◆ **Objetivo del ejercicio**
Reescribe los registros desde el principio hasta la línea que contiene "ಅದೇನೆಂದು ಗೊತ್ತೇ ಇರಲಿಲ್ಲ. ಅವರ ಅಪ್ಪ", ambas incluidas. Cambia "nieczynne" por "zamknięte" y deja todo lo demás igual.

◆ **Material extraído**

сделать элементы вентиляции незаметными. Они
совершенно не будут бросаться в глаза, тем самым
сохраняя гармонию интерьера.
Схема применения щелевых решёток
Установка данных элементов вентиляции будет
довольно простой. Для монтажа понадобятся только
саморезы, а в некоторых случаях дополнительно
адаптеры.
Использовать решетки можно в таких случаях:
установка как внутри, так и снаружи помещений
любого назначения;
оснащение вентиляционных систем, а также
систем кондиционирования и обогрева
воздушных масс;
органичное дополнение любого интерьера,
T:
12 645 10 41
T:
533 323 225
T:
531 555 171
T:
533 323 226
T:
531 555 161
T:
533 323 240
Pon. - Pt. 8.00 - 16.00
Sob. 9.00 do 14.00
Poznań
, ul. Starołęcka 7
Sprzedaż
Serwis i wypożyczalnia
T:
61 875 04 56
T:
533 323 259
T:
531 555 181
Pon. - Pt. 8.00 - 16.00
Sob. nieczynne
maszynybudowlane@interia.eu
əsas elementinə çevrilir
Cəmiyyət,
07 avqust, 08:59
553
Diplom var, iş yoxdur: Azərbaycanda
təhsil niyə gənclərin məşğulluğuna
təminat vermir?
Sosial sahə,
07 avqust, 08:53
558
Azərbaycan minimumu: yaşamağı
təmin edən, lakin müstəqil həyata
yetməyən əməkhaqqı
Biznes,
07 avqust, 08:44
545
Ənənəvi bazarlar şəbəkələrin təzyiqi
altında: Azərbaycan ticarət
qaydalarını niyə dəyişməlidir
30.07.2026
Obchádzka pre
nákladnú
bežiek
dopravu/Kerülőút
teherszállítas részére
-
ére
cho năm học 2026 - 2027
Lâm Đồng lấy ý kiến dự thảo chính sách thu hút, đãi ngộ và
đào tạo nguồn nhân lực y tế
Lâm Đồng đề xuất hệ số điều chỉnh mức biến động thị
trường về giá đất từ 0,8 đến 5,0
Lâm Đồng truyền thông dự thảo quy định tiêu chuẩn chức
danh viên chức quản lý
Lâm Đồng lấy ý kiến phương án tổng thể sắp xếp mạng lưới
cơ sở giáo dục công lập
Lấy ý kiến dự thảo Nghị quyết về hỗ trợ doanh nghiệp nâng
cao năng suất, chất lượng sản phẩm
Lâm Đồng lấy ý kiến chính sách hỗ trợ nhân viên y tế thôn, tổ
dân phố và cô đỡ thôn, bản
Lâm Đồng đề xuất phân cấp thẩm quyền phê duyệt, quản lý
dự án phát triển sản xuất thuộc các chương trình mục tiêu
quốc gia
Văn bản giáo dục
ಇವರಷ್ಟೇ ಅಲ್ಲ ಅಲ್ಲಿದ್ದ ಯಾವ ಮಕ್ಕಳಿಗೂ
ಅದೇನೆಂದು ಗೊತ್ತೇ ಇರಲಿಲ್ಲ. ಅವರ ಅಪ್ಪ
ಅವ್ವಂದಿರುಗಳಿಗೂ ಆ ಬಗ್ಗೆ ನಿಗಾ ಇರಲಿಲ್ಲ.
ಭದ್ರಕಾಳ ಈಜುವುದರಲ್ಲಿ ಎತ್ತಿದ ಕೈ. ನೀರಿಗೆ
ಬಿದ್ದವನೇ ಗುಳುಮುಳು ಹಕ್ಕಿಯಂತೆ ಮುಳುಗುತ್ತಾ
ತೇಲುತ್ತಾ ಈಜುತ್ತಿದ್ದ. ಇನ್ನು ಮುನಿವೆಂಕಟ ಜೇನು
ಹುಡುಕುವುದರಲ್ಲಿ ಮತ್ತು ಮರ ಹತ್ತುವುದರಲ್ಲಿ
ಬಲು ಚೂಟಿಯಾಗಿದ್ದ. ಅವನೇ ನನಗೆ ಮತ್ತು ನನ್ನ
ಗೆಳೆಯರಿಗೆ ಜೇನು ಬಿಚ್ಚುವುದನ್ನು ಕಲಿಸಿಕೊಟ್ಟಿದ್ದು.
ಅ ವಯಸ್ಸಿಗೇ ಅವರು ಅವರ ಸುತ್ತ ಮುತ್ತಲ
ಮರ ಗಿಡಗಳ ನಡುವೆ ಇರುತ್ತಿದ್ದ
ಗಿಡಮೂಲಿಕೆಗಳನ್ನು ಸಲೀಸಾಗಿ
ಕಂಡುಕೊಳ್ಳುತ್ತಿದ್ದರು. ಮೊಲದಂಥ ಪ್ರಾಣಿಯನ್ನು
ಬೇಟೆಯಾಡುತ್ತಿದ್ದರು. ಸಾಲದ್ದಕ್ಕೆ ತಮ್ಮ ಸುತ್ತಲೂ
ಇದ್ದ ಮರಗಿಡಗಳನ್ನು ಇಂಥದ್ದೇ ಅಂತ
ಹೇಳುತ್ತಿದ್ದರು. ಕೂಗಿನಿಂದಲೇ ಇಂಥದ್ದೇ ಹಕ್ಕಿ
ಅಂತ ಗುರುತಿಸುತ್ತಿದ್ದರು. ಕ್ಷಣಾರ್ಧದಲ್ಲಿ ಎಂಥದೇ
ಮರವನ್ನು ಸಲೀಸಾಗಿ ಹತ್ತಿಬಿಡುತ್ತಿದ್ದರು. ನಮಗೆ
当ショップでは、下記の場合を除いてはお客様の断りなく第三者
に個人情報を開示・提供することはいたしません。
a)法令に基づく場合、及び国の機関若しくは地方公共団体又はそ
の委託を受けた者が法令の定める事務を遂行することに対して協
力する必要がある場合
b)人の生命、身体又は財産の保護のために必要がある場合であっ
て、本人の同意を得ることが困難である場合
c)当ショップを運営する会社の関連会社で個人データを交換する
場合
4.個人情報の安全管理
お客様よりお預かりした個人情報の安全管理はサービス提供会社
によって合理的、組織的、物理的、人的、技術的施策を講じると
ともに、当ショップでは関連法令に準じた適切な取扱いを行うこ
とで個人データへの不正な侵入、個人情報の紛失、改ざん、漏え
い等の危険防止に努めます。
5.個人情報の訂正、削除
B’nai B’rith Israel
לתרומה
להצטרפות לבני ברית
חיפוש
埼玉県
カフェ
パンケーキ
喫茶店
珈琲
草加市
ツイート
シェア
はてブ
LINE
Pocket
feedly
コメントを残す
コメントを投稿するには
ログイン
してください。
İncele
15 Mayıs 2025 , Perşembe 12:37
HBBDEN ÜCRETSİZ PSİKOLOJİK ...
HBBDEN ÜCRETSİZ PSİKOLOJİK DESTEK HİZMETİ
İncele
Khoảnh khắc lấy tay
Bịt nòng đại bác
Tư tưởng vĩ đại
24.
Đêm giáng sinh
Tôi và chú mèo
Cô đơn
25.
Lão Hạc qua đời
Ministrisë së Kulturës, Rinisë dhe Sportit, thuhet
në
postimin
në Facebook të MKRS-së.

◆ **Tu solución**
сделать элементы вентиляции незаметными. Они
совершенно не будут бросаться в глаза, тем самым
сохраняя гармонию интерьера.
Схема применения щелевых решёток
Установка данных элементов вентиляции будет
довольно простой. Для монтажа понадобятся только
саморезы, а в некоторых случаях дополнительно
адаптеры.
Использовать решетки можно в таких случаях:
установка как внутри, так и снаружи помещений
любого назначения;
оснащение вентиляционных систем, а также
систем кондиционирования и обогрева
воздушных масс;
органичное дополнение любого интерьера,
T:
12 645 10 41
T:
533 323 225
T:
531 555 171
T:
533 323 226
T:
531 555 161
T:
533 323 240
Pon. - Pt. 8.00 - 16.00
Sob. 9.00 do 14.00
Poznań
, ul. Starołęcka 7
Sprzedaż
Serwis i wypożyczalnia
T:
61 875 04 56
T:
533 323 259
T:
531 555 181
Pon. - Pt. 8.00 - 16.00
Sob. zamknięte
maszynybudowlane@interia.eu
əsas elementinə çevrilir
Cəmiyyət,
07 avqust, 08:59
553
Diplom var, iş yoxdur: Azərbaycanda
təhsil niyə gənclərin məşğulluğuna
təminat vermir?
Sosial sahə,
07 avqust, 08:53
558
Azərbaycan minimumu: yaşamağı
təmin edən, lakin müstəqil həyata
yetməyən əməkhaqqı
Biznes,
07 avqust, 08:44
545
Ənənəvi bazarlar şəbəkələrin təzyiqi
altında: Azərbaycan ticarət
qaydalarını niyə dəyişməlidir
30.07.2026
Obchádzka pre
nákladnú
bežiek
dopravu/Kerülőút
teherszállítas részére
-
ére
cho năm học 2026 - 2027
Lâm Đồng lấy ý kiến dự thảo chính sách thu hút, đãi ngộ và
đào tạo nguồn nhân lực y tế
Lâm Đồng đề xuất hệ số điều chỉnh mức biến động thị
trường về giá đất từ 0,8 đến 5,0
Lâm Đồng truyền thông dự thảo quy định tiêu chuẩn chức
danh viên chức quản lý
Lâm Đồng lấy ý kiến phương án tổng thể sắp xếp mạng lưới
cơ sở giáo dục công lập
Lấy ý kiến dự thảo Nghị quyết về hỗ trợ doanh nghiệp nâng
cao năng suất, chất lượng sản phẩm
Lâm Đồng lấy ý kiến chính sách hỗ trợ nhân viên y tế thôn, tổ
dân phố và cô đỡ thôn, bản
Lâm Đồng đề xuất phân cấp thẩm quyền phê duyệt, quản lý
dự án phát triển sản xuất thuộc các chương trình mục tiêu
quốc gia
Văn bản giáo dục
ಇವರಷ್ಟೇ ಅಲ್ಲ ಅಲ್ಲಿದ್ದ ಯಾವ ಮಕ್ಕಳಿಗೂ
ಅದೇನೆಂದು ಗೊತ್ತೇ ಇರಲಿಲ್ಲ. ಅವರ ಅಪ್ಪ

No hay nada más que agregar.